Obama’s Pay and Productivity Misconception

COMMENTARY Budget and Spending

Obama’s Pay and Productivity Misconception

Dec 6, 2013 3 min read
COMMENTARY BY

Research Fellow, Labor Economics

As research fellow in labor economics at The Heritage Foundation, James Sherk researched ways to promote competition and mobility.

In his economic address Wednesday, President Obama lamented, “since 1979, when I graduated from high school, our productivity is up by more than 90 percent, but the income of the typical family has increased by less than 8 percent.” In other words, the link between pay and productivity has been shattered. This would be appalling if it were true — but it is not.

This argument has nonetheless become conventional wisdom in many circles. The belief that workers’ pay no longer rises with their productivity helps explain why liberals’ policy focus has turned so sharply to redistributive policies. The president and others essentially argue that the American dream has died and the modern economy does not reward employees for their hard work.

Fortunately, they are wrong. I put out a comprehensive report on this issue for the Heritage Foundation over the summer that examined changes in pay and productivity since 1973. The data shows average compensation — which includes both wages and benefits — has risen in tandem with productivity over the past generation. This makes sense — market forces compel employers to raise pay along with productivity gains. If an employer pays workers less than their productivity, its workforce will take better job offers from competitors. A business that pays more than its workers produce usually goes out of business.
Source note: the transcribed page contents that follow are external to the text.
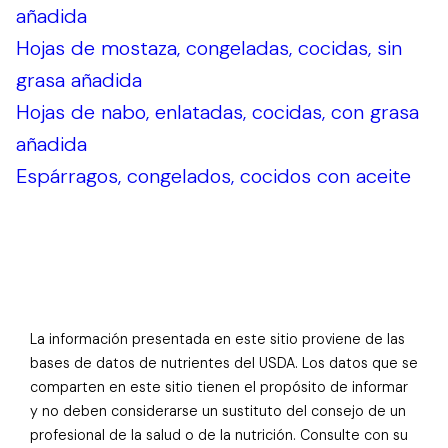
añadida
Hojas de mostaza, congeladas, cocidas, sin
grasa añadida
Hojas de nabo, enlatadas, cocidas, con grasa
añadida
Espárragos, congelados, cocidos con aceite
La información presentada en este sitio proviene de las
bases de datos de nutrientes del USDA. Los datos que se
comparten en este sitio tienen el propósito de informar
y no deben considerarse un sustituto del consejo de un
profesional de la salud o de la nutrición. Consulte con su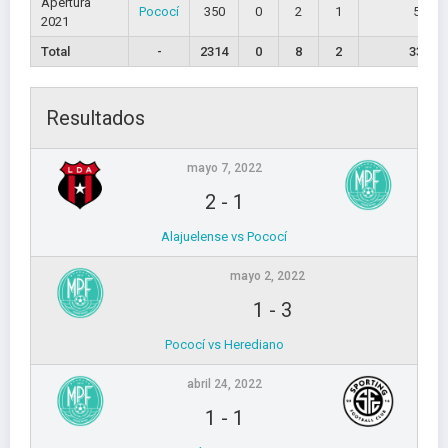
Apertura
Pococí
350
0
2
1
5
2021
Total
-
2314
0
8
2
33
Resultados
mayo 7, 2022
2
-
1
Alajuelense vs Pococí
mayo 2, 2022
1
-
3
Pococí vs Herediano
abril 24, 2022
1
-
1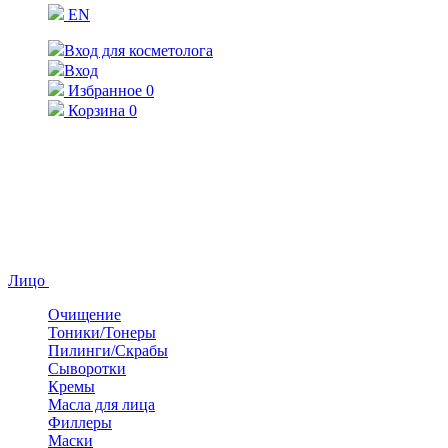
EN
Вход для косметолога
Вход
Избранное
0
Корзина
0
Лицо
Очищение
Тоники/Тонеры
Пилинги/Скрабы
Сыворотки
Кремы
Масла для лица
Филлеры
Маски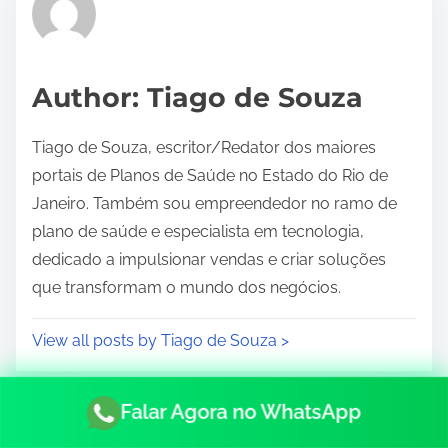
e
a
d
Author: Tiago de Souza
t
i
Tiago de Souza, escritor/Redator dos maiores
m
portais de Planos de Saúde no Estado do Rio de
e
Janeiro. Também sou empreendedor no ramo de
plano de saúde e especialista em tecnologia,
dedicado a impulsionar vendas e criar soluções
que transformam o mundo dos negócios.
View all posts by Tiago de Souza >
Falar Agora no WhatsApp
P
<
Planos de saúde para
Planos de saúde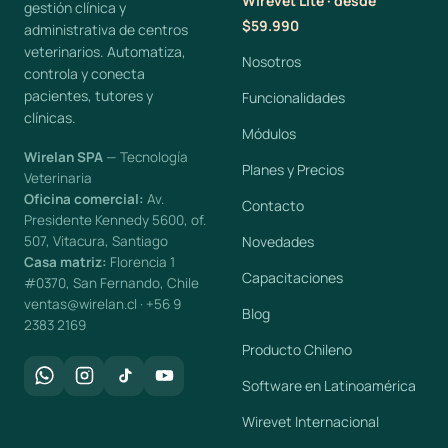
Wirevet Lite · desde
gestión clínica y
$59.990
administrativa de centros
veterinarios. Automatiza,
Nosotros
controla y conecta
pacientes, tutores y
Funcionalidades
clínicas.
Módulos
Wirelan SPA
— Tecnología
Planes y Precios
Veterinaria
Oficina comercial:
Av.
Contacto
Presidente Kennedy 5600, of.
507, Vitacura, Santiago
Novedades
Casa matriz:
Florencia 1
Capacitaciones
#0370, San Fernando, Chile
ventas@wirelan.cl · +56 9
Blog
2383 2169
Producto Chileno
Software en Latinoamérica
Wirevet Internacional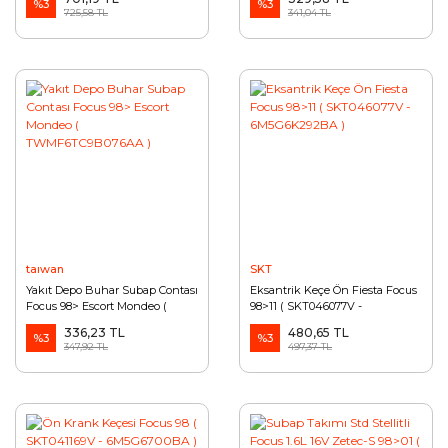
%3
%3
725,58 TL
341,04 TL
taıwan
SKT
Yakıt Depo Buhar Subap Contası
Eksantrik Keçe Ön Fiesta Focus
Focus 98> Escort Mondeo (
98>11 ( SKT046077V -
TWMF6TC9B076AA )
6M5G6K292BA )
336,23 TL
480,65 TL
%3
%3
347,92 TL
497,37 TL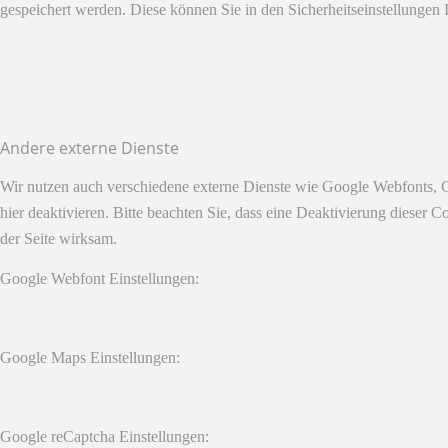
gespeichert werden. Diese können Sie in den Sicherheitseinstellungen 
Andere externe Dienste
Wir nutzen auch verschiedene externe Dienste wie Google Webfonts, 
hier deaktivieren. Bitte beachten Sie, dass eine Deaktivierung diese
der Seite wirksam.
Google Webfont Einstellungen:
Google Maps Einstellungen:
Google reCaptcha Einstellungen: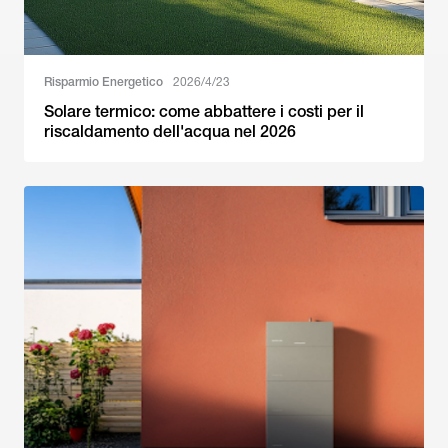
Risparmio Energetico
2026/4/23
Solare termico: come abbattere i costi per il
riscaldamento dell'acqua nel 2026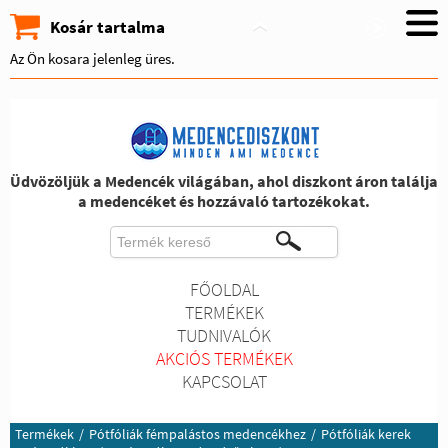
Kosár tartalma
Az Ön kosara jelenleg üres.
Üdvözöljük a Medencék világában, ahol diszkont áron találja
a medencéket és hozzávaló tartozékokat.
FŐOLDAL
TERMÉKEK
TUDNIVALÓK
AKCIÓS TERMÉKEK
KAPCSOLAT
Termékek
/
Pótfóliák fémpalástos medencékhez
/
Pótfóliák kerek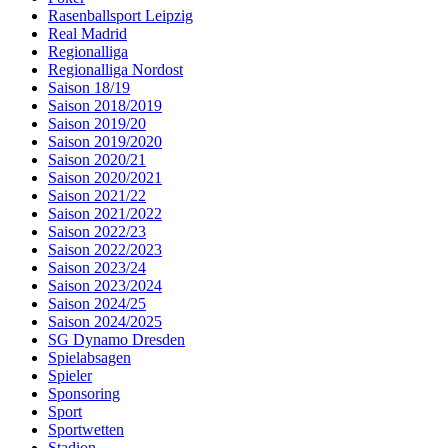
Rasenballsport Leipzig
Real Madrid
Regionalliga
Regionalliga Nordost
Saison 18/19
Saison 2018/2019
Saison 2019/20
Saison 2019/2020
Saison 2020/21
Saison 2020/2021
Saison 2021/22
Saison 2021/2022
Saison 2022/23
Saison 2022/2023
Saison 2023/24
Saison 2023/2024
Saison 2024/25
Saison 2024/2025
SG Dynamo Dresden
Spielabsagen
Spieler
Sponsoring
Sport
Sportwetten
Stadion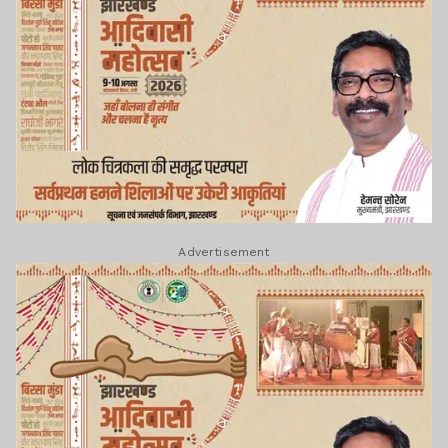
Advertisement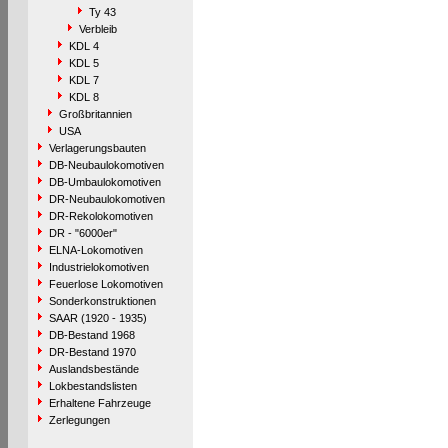
Ty 43
Verbleib
KDL 4
KDL 5
KDL 7
KDL 8
Großbritannien
USA
Verlagerungsbauten
DB-Neubaulokomotiven
DB-Umbaulokomotiven
DR-Neubaulokomotiven
DR-Rekolokomotiven
DR - "6000er"
ELNA-Lokomotiven
Industrielokomotiven
Feuerlose Lokomotiven
Sonderkonstruktionen
SAAR (1920 - 1935)
DB-Bestand 1968
DR-Bestand 1970
Auslandsbestände
Lokbestandslisten
Erhaltene Fahrzeuge
Zerlegungen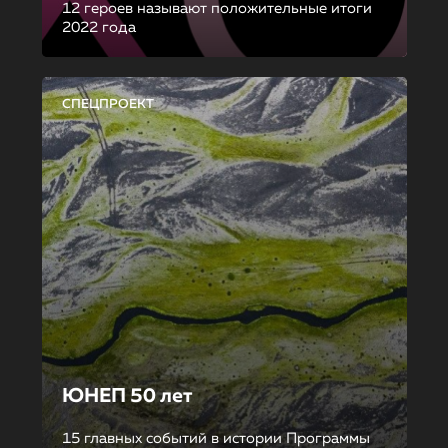
12 героев называют положительные итоги
2022 года
СПЕЦПРОЕКТ
ЮНЕП 50 лет
15 главных событий в истории Программы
Competition forces businesses to pay workers according to the value they create.

But the widespread belief they do not is understandable. Wage and productivity figures appear to diverge. Since 1973 average hourly productivity has doubled, while average real hourly wages measured by the payroll survey have fallen 7 percent. Anyone glancing at these figures would conclude pay no longer rises with productivity.

With economic statistics the devil often lies in the details. The wage and productivity data come from different surveys using different methods and covering different groups of workers: statistical apples and oranges. The facile comparison has several problems.

For one, it does not look at everything workers earn. Looking only at wages ignores the non-cash benefits that have become an increasingly large share of workers’ total compensation. Economists expect total compensation to rise with productivity. Nothing says that additional compensation will come entirely in cash.

Worse, the payroll survey records the pay of just a portion of the workforce. The Bureau of Labor Statistics (BLS) tells businesses to report the pay of their “production and nonsupervisory” employees. Most businesses have no idea what this means and report the wages of their hourly employees instead — only 60 percent of the workforce.

The total hourly compensation of the entire workforce has risen 30 percent since the early 1970s, a far cry from the slight decline in payroll-survey-reported wages.

Second, the Bureau of Labor Statistics adjusts compensation for inflation using the consumer price index (CPI). It adjusts productivity with the implicit price deflator (IPD). These indexes use different formulas that calculate different rates of inflation. This methodological difference has nothing to do with underlying growth rates. Adjusting compensation for inflation with the IPD shows it has risen 77 percent since 1973 — much closer to the 100 percent increase in productivity.

Finally, the BLS overstates productivity growth in several ways. Economists have discovered, for instance, that the agency misestimates the prices of foreign goods that domestic businesses use in production. This makes them appear to produce more output at less cost — also known as higher productivity.

Further, compensation rises with workers’ net productivity — what remains after subtracting depreciation. As businesses use more computers and software in production, depreciation rates have increased. However, the BLS only measures gross productivity. This makes it appear that useable productivity has risen more than it actually did. (In the words of the liberal economist Dean Baker, “no one can eat depreciation.”)

Measured correctly, employee compensation has risen in step with the value workers create. Gaps between productivity and compensation sometimes emerge in times of high unemployment — such as America is now experiencing — but over the long term workers’ pay closely matches the value of what they produce. Federal Reserve researchers and Harvard professor Martin Feldstein have also come to this conclusion.

Nonetheless, over the past generation, pay has not risen very quickly among some groups of workers, while technological changes have made highly skilled workers much more productive. Today a few engineers can operate computers that run vast assembly lines, so their wages have risen commensurately. Technology has not augmented the productivity of less-skilled workers in the same way: It takes as many workers to change sheets in a nursing home today as 40 years ago. Economists call this “skill-biased technological change.”

The solution is to help less-skilled workers become more productive. If they do, market forces will drive their compensation up. Online education — by reducing the cost of acquiring skills — could become an economic game changer in this regard. George Tech University has announced it will start offering online master’s degrees for just $7,000, and other schools are offering high-quality courses online for free.

President Obama is wrong: Workers’ pay remains closely connected to their productivity. The challenge for policymakers is removing barriers that make it harder for workers to become more productive.

- James Sherk is a senior policy analyst in labor economics at the Heritage Foundation.